--- What to work on ---
In the records below, copy word for word the stretch of lines from the one containing "GTA 6 z nowym zwiastunem… zwiastuna." through the one containing "średnio 20%", including both of those lines.

--- Transcribed page text ---
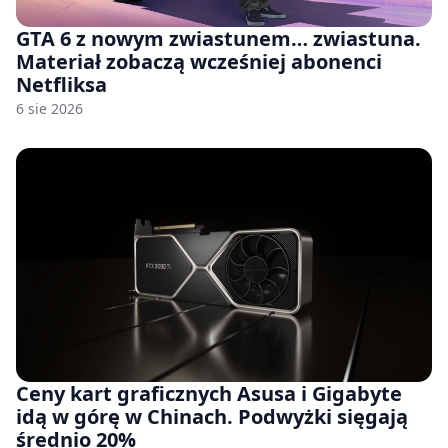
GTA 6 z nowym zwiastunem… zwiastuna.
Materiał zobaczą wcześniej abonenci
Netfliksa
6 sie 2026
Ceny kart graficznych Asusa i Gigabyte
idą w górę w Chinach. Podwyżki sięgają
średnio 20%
--
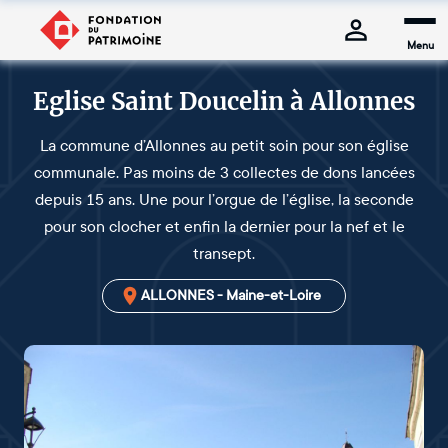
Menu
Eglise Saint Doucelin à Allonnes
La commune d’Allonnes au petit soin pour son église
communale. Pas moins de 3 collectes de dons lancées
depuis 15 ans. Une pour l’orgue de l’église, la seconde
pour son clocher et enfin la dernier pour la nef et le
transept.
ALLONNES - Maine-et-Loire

--- Exercise response ---
GTA 6 z nowym zwiastunem… zwiastuna.
Materiał zobaczą wcześniej abonenci
Netfliksa
6 sie 2026
Ceny kart graficznych Asusa i Gigabyte
idą w górę w Chinach. Podwyżki sięgają
średnio 20%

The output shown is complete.